Heroes Of Ruin's characters are absolutely riddled with these kinds of statistics - from health regeneration to critical hit chance - and raising them tickles something at the base of your brain that makes you all tingly and happy.
That once-useless number, so intangible and punchable, suddenly becomes something you want, something your weak human brain says you need, something you'd kill your way through hours of enemies to get your covetous little shoulders in.
Lucky that, because you'll have to do a lot of killing to get to Heroes Of Ruin's better loot.
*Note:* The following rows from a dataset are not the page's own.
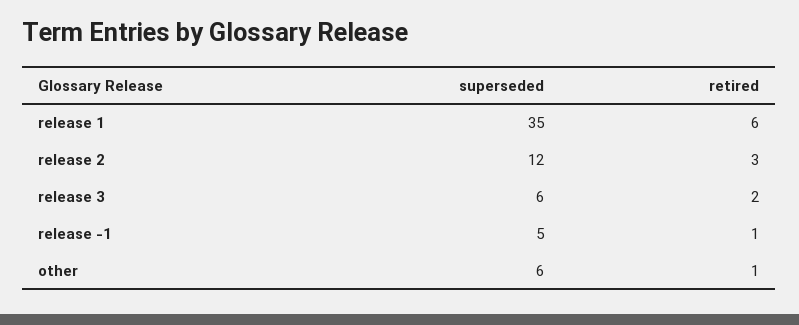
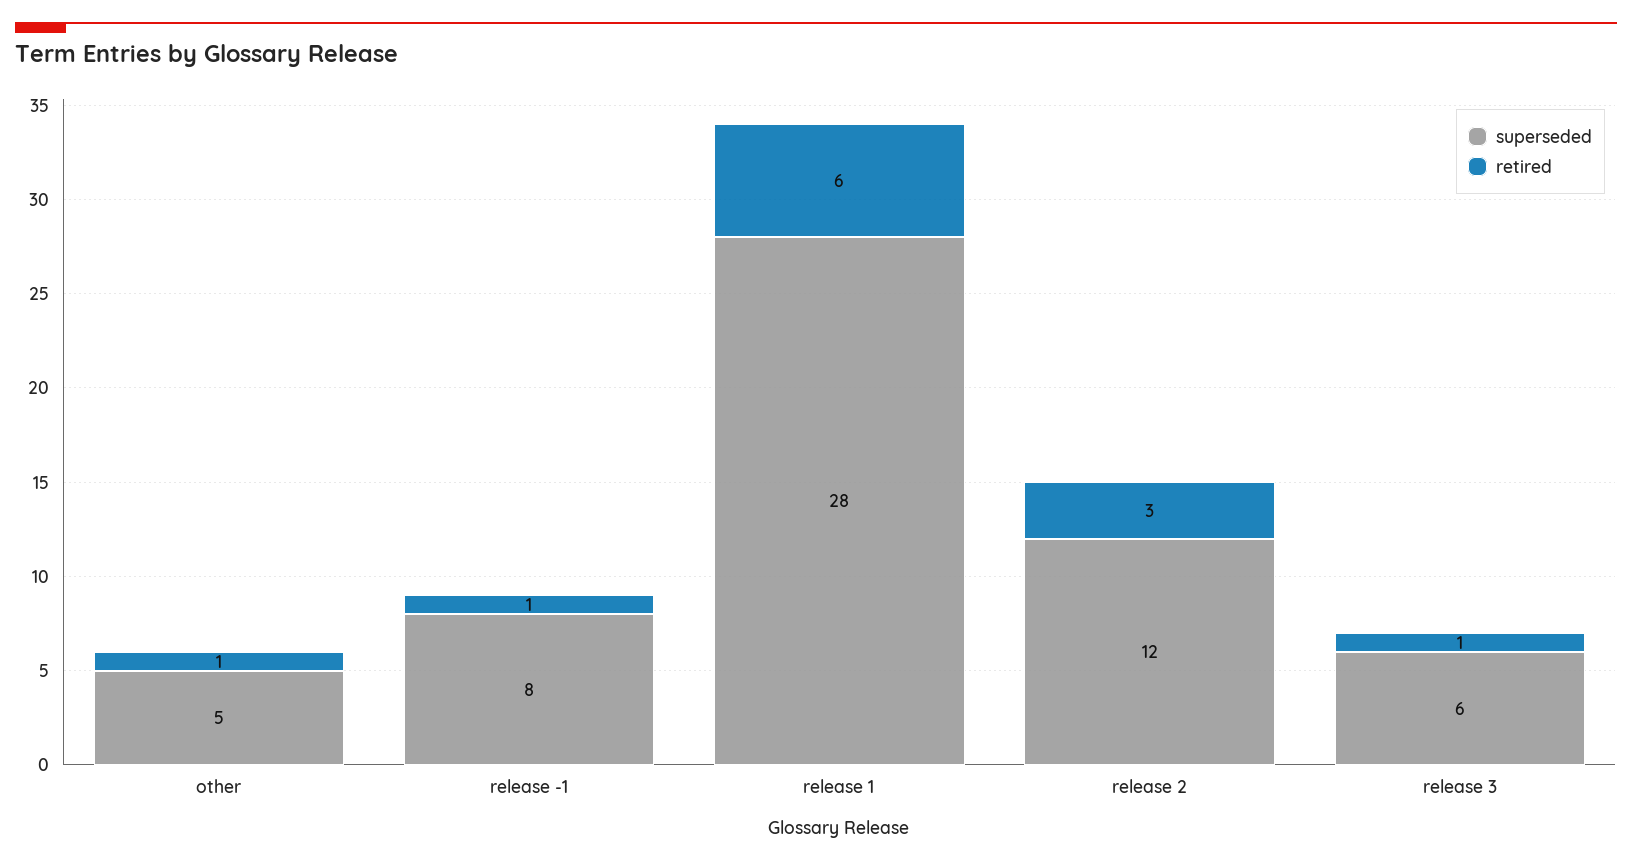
superseded, release 1: 35 -> 28
retired, release 3: 2 -> 1
superseded, release -1: 5 -> 8
superseded, other: 6 -> 5

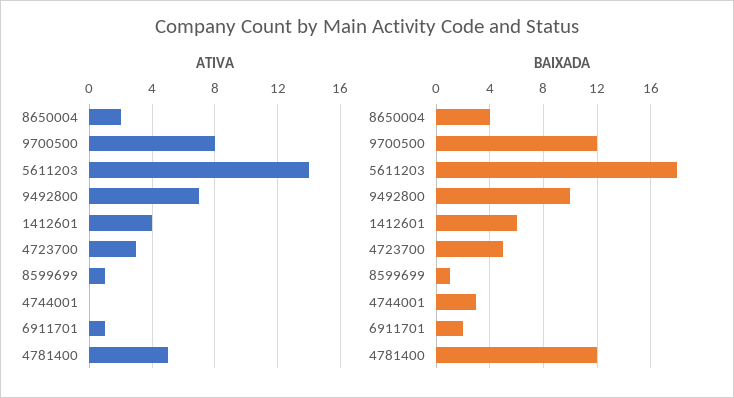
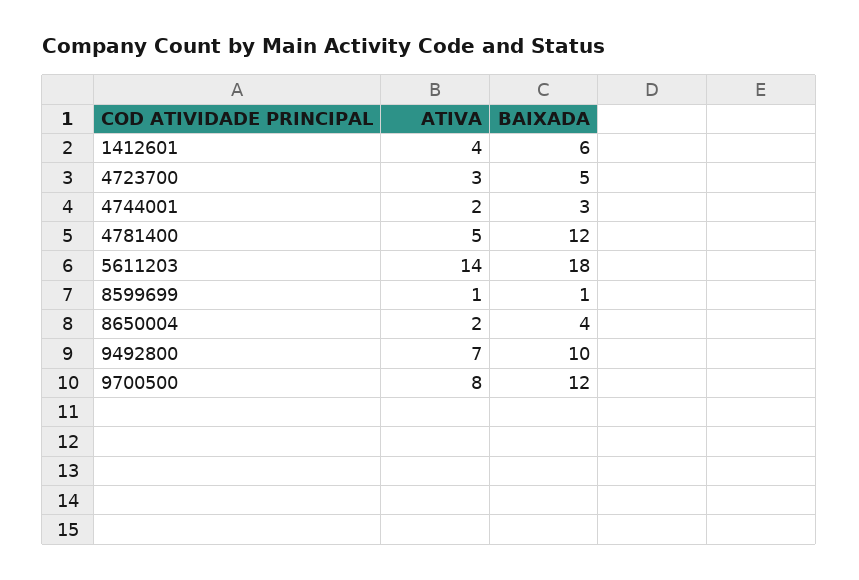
ATIVA, 4744001: 0 -> 2
ATIVA, 6911701: 1 -> none
BAIXADA, 6911701: 2 -> none

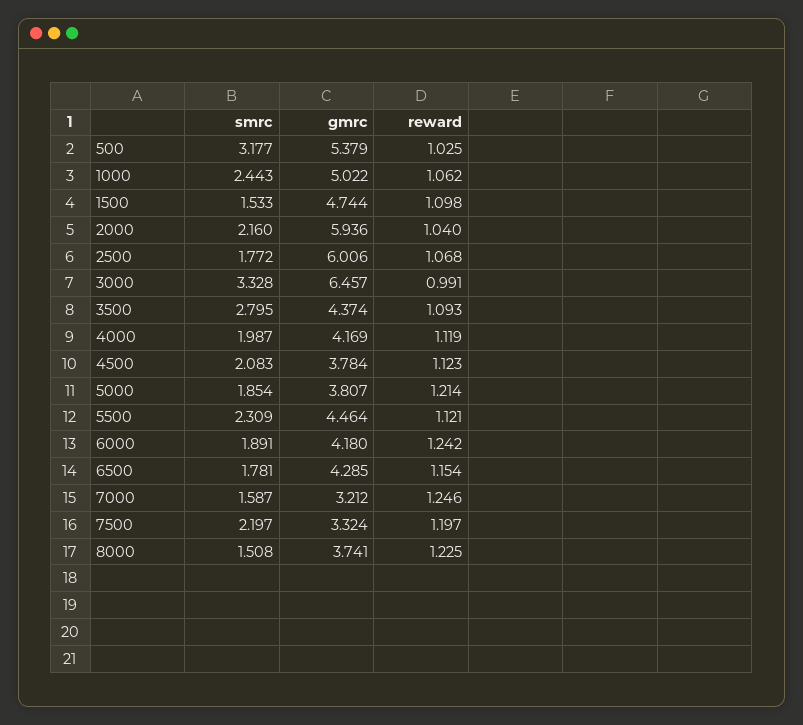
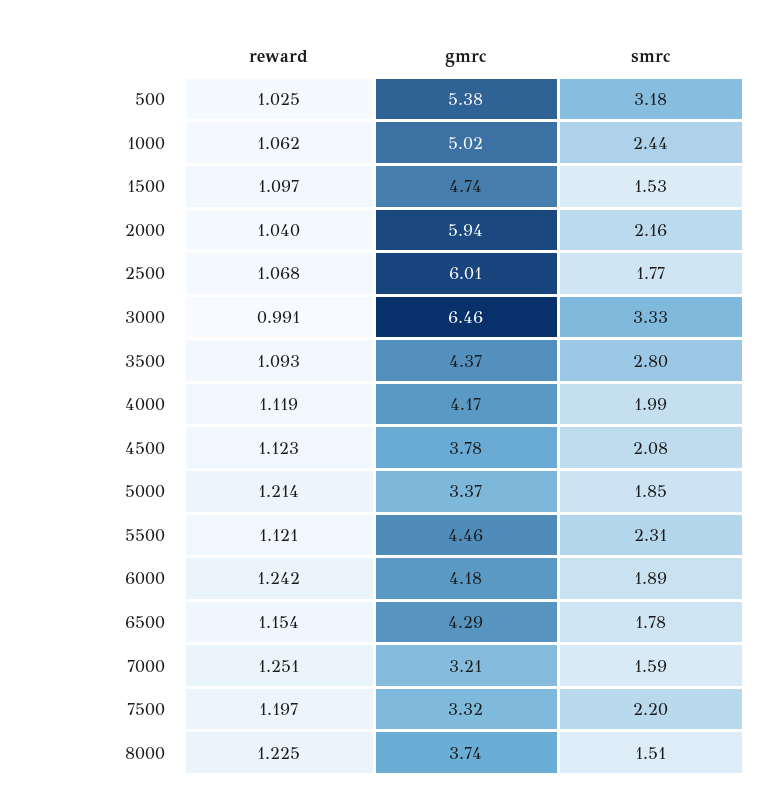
reward, 1500: 1.098 -> 1.097
gmrc, 5000: 3.807 -> 3.37
reward, 7000: 1.246 -> 1.251

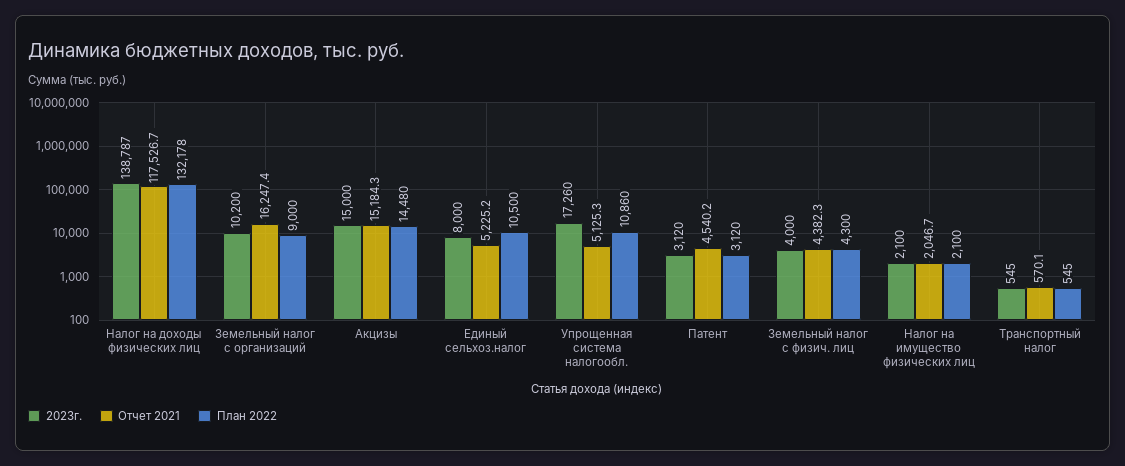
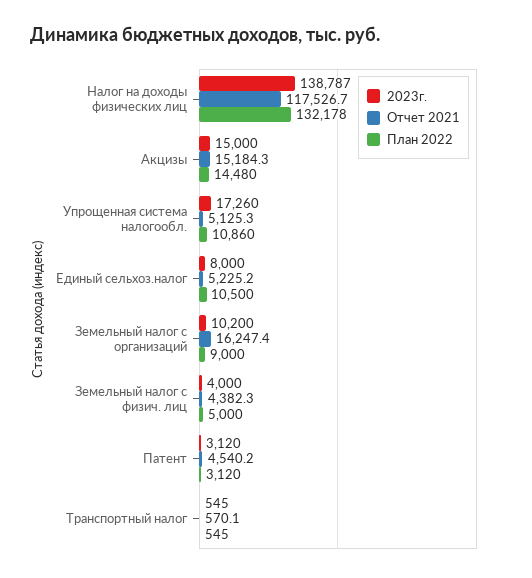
План 2022, Земельный налог с физич. лиц: 4300 -> 5000
2023г., Налог на имущество физических лиц: 2100 -> none
Отчет 2021, Налог на имущество физических лиц: 2046.7 -> none
План 2022, Налог на имущество физических лиц: 2100 -> none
The action RPG lobs a menagerie of fantasy creatures at you from the off - starting off with ornery turtles and imps, moving into giant ice golems as the game progresses - and then when one menagerie is depleted, cracks open the seal on another and tosses it your way. Your primary means of interaction with said foes is hitting them soundly about the chops: best achieved by either a basic attack, or a special move.
Given just how much of it you'll be doing, it's just as well Heroes Of Ruin's combat feels good. Press B near a foe and you'll biff them. The biffing is as tangible and satisfying as a solid biffing should be, but Heroes Of Ruin's combat gets more fun with the injection of your chosen character's attack skills.
Those characters each have very different applications. Heroes Of Ruin's four classes slot neatly into western RPG archetypes. The Vindicator is a tank, able to absorb damage and protect pals, all while swinging a big sword. He's also a lion, albeit one who walks around on his hind legs like he thinks he's people.
The Savage has less concern for his own welfare. Having stronger attacks at the expense of a smaller health bar, his skills focus on drawing enemies close and mauling them to death. Pleasant chap, that Savage.